#### [Goal of the exercise]
Would you repeat the entries beneath, with nothing changed?

#### [Given information]
---*---

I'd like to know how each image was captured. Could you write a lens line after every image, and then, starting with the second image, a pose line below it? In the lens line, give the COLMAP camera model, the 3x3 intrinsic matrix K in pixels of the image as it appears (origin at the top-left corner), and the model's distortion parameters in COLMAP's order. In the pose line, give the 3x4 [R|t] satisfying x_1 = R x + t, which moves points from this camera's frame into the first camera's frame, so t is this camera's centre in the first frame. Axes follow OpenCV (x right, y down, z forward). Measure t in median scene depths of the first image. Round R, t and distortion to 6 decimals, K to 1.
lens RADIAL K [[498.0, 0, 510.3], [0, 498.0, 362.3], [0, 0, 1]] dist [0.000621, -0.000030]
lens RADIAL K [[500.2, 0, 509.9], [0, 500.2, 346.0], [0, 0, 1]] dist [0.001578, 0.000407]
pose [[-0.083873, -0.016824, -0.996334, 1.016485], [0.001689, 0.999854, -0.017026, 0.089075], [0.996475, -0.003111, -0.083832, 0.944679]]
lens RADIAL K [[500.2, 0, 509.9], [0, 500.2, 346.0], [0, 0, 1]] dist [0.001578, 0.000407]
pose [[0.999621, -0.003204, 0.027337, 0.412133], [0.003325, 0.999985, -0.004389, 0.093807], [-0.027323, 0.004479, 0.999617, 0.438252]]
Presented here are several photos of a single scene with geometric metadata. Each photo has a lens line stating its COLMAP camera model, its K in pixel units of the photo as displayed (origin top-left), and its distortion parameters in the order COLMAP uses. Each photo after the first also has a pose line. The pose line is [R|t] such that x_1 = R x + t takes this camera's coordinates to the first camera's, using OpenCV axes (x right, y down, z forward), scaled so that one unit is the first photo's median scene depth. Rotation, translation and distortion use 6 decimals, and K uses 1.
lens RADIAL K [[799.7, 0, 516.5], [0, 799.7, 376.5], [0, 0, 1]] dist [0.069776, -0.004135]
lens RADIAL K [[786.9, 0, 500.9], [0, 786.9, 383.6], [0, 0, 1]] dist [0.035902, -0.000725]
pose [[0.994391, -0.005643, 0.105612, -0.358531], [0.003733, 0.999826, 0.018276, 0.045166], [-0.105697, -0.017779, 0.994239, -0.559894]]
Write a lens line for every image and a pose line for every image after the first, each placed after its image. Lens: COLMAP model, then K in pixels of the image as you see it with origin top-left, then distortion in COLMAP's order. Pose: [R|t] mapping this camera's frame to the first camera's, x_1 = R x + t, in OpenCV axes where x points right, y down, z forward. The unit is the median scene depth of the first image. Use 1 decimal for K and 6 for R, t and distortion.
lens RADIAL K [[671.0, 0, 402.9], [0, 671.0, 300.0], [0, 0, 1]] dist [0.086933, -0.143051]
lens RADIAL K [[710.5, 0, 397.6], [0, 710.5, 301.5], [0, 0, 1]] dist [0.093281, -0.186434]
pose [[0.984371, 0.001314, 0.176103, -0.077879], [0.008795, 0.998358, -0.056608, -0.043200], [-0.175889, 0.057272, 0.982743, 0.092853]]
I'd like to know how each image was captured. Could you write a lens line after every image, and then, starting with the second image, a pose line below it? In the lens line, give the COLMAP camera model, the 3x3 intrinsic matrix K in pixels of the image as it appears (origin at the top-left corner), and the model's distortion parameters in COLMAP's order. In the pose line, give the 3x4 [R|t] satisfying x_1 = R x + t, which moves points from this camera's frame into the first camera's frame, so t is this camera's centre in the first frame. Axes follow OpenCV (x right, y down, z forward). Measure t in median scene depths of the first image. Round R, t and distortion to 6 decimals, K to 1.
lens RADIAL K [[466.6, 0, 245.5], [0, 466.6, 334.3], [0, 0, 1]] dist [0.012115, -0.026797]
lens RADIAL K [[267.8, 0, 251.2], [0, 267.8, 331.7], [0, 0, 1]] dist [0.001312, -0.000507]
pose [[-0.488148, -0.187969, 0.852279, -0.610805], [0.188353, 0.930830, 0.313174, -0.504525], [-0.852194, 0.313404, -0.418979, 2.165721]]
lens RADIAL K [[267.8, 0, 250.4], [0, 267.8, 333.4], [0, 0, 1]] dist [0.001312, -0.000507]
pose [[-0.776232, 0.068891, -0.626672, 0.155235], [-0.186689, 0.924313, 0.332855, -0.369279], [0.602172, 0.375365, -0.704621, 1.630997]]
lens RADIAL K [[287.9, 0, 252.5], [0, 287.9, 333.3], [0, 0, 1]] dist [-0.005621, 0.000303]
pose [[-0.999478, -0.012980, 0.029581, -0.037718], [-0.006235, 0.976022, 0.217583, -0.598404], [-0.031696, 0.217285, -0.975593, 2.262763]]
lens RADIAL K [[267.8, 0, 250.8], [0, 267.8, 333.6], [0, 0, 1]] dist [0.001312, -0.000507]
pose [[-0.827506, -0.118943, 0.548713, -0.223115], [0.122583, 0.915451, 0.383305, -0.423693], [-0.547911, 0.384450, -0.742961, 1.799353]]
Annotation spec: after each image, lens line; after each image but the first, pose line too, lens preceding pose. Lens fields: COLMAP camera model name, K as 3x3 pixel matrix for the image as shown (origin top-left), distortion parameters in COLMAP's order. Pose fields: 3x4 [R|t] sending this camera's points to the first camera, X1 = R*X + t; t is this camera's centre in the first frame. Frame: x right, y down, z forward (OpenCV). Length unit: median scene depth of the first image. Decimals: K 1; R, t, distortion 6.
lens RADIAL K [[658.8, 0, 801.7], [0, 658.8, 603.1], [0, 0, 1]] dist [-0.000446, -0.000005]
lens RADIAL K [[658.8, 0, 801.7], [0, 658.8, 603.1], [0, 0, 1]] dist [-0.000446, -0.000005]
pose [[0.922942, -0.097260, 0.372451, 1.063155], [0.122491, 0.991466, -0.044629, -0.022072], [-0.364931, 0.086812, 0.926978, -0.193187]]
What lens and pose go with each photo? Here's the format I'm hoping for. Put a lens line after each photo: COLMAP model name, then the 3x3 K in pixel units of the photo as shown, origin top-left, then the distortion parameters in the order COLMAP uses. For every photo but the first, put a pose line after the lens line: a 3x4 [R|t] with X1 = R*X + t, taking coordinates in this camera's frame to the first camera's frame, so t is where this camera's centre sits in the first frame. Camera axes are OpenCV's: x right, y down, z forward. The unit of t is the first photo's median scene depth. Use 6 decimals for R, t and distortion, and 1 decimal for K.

---*---

#### [Expected answer]
I'd like to know how each image was captured. Could you write a lens line after every image, and then, starting with the second image, a pose line below it? In the lens line, give the COLMAP camera model, the 3x3 intrinsic matrix K in pixels of the image as it appears (origin at the top-left corner), and the model's distortion parameters in COLMAP's order. In the pose line, give the 3x4 [R|t] satisfying x_1 = R x + t, which moves points from this camera's frame into the first camera's frame, so t is this camera's centre in the first frame. Axes follow OpenCV (x right, y down, z forward). Measure t in median scene depths of the first image. Round R, t and distortion to 6 decimals, K to 1.
lens RADIAL K [[498.0, 0, 510.3], [0, 498.0, 362.3], [0, 0, 1]] dist [0.000621, -0.000030]
lens RADIAL K [[500.2, 0, 509.9], [0, 500.2, 346.0], [0, 0, 1]] dist [0.001578, 0.000407]
pose [[-0.083873, -0.016824, -0.996334, 1.016485], [0.001689, 0.999854, -0.017026, 0.089075], [0.996475, -0.003111, -0.083832, 0.944679]]
lens RADIAL K [[500.2, 0, 509.9], [0, 500.2, 346.0], [0, 0, 1]] dist [0.001578, 0.000407]
pose [[0.999621, -0.003204, 0.027337, 0.412133], [0.003325, 0.999985, -0.004389, 0.093807], [-0.027323, 0.004479, 0.999617, 0.438252]]
Presented here are several photos of a single scene with geometric metadata. Each photo has a lens line stating its COLMAP camera model, its K in pixel units of the photo as displayed (origin top-left), and its distortion parameters in the order COLMAP uses. Each photo after the first also has a pose line. The pose line is [R|t] such that x_1 = R x + t takes this camera's coordinates to the first camera's, using OpenCV axes (x right, y down, z forward), scaled so that one unit is the first photo's median scene depth. Rotation, translation and distortion use 6 decimals, and K uses 1.
lens RADIAL K [[799.7, 0, 516.5], [0, 799.7, 376.5], [0, 0, 1]] dist [0.069776, -0.004135]
lens RADIAL K [[786.9, 0, 500.9], [0, 786.9, 383.6], [0, 0, 1]] dist [0.035902, -0.000725]
pose [[0.994391, -0.005643, 0.105612, -0.358531], [0.003733, 0.999826, 0.018276, 0.045166], [-0.105697, -0.017779, 0.994239, -0.559894]]
Write a lens line for every image and a pose line for every image after the first, each placed after its image. Lens: COLMAP model, then K in pixels of the image as you see it with origin top-left, then distortion in COLMAP's order. Pose: [R|t] mapping this camera's frame to the first camera's, x_1 = R x + t, in OpenCV axes where x points right, y down, z forward. The unit is the median scene depth of the first image. Use 1 decimal for K and 6 for R, t and distortion.
lens RADIAL K [[671.0, 0, 402.9], [0, 671.0, 300.0], [0, 0, 1]] dist [0.086933, -0.143051]
lens RADIAL K [[710.5, 0, 397.6], [0, 710.5, 301.5], [0, 0, 1]] dist [0.093281, -0.186434]
pose [[0.984371, 0.001314, 0.176103, -0.077879], [0.008795, 0.998358, -0.056608, -0.043200], [-0.175889, 0.057272, 0.982743, 0.092853]]
I'd like to know how each image was captured. Could you write a lens line after every image, and then, starting with the second image, a pose line below it? In the lens line, give the COLMAP camera model, the 3x3 intrinsic matrix K in pixels of the image as it appears (origin at the top-left corner), and the model's distortion parameters in COLMAP's order. In the pose line, give the 3x4 [R|t] satisfying x_1 = R x + t, which moves points from this camera's frame into the first camera's frame, so t is this camera's centre in the first frame. Axes follow OpenCV (x right, y down, z forward). Measure t in median scene depths of the first image. Round R, t and distortion to 6 decimals, K to 1.
lens RADIAL K [[466.6, 0, 245.5], [0, 466.6, 334.3], [0, 0, 1]] dist [0.012115, -0.026797]
lens RADIAL K [[267.8, 0, 251.2], [0, 267.8, 331.7], [0, 0, 1]] dist [0.001312, -0.000507]
pose [[-0.488148, -0.187969, 0.852279, -0.610805], [0.188353, 0.930830, 0.313174, -0.504525], [-0.852194, 0.313404, -0.418979, 2.165721]]
lens RADIAL K [[267.8, 0, 250.4], [0, 267.8, 333.4], [0, 0, 1]] dist [0.001312, -0.000507]
pose [[-0.776232, 0.068891, -0.626672, 0.155235], [-0.186689, 0.924313, 0.332855, -0.369279], [0.602172, 0.375365, -0.704621, 1.630997]]
lens RADIAL K [[287.9, 0, 252.5], [0, 287.9, 333.3], [0, 0, 1]] dist [-0.005621, 0.000303]
pose [[-0.999478, -0.012980, 0.029581, -0.037718], [-0.006235, 0.976022, 0.217583, -0.598404], [-0.031696, 0.217285, -0.975593, 2.262763]]
lens RADIAL K [[267.8, 0, 250.8], [0, 267.8, 333.6], [0, 0, 1]] dist [0.001312, -0.000507]
pose [[-0.827506, -0.118943, 0.548713, -0.223115], [0.122583, 0.915451, 0.383305, -0.423693], [-0.547911, 0.384450, -0.742961, 1.799353]]
Annotation spec: after each image, lens line; after each image but the first, pose line too, lens preceding pose. Lens fields: COLMAP camera model name, K as 3x3 pixel matrix for the image as shown (origin top-left), distortion parameters in COLMAP's order. Pose fields: 3x4 [R|t] sending this camera's points to the first camera, X1 = R*X + t; t is this camera's centre in the first frame. Frame: x right, y down, z forward (OpenCV). Length unit: median scene depth of the first image. Decimals: K 1; R, t, distortion 6.
lens RADIAL K [[658.8, 0, 801.7], [0, 658.8, 603.1], [0, 0, 1]] dist [-0.000446, -0.000005]
lens RADIAL K [[658.8, 0, 801.7], [0, 658.8, 603.1], [0, 0, 1]] dist [-0.000446, -0.000005]
pose [[0.922942, -0.097260, 0.372451, 1.063155], [0.122491, 0.991466, -0.044629, -0.022072], [-0.364931, 0.086812, 0.926978, -0.193187]]
What lens and pose go with each photo? Here's the format I'm hoping for. Put a lens line after each photo: COLMAP model name, then the 3x3 K in pixel units of the photo as shown, origin top-left, then the distortion parameters in the order COLMAP uses. For every photo but the first, put a pose line after the lens line: a 3x4 [R|t] with X1 = R*X + t, taking coordinates in this camera's frame to the first camera's frame, so t is where this camera's centre sits in the first frame. Camera axes are OpenCV's: x right, y down, z forward. The unit of t is the first photo's median scene depth. Use 6 decimals for R, t and distortion, and 1 decimal for K.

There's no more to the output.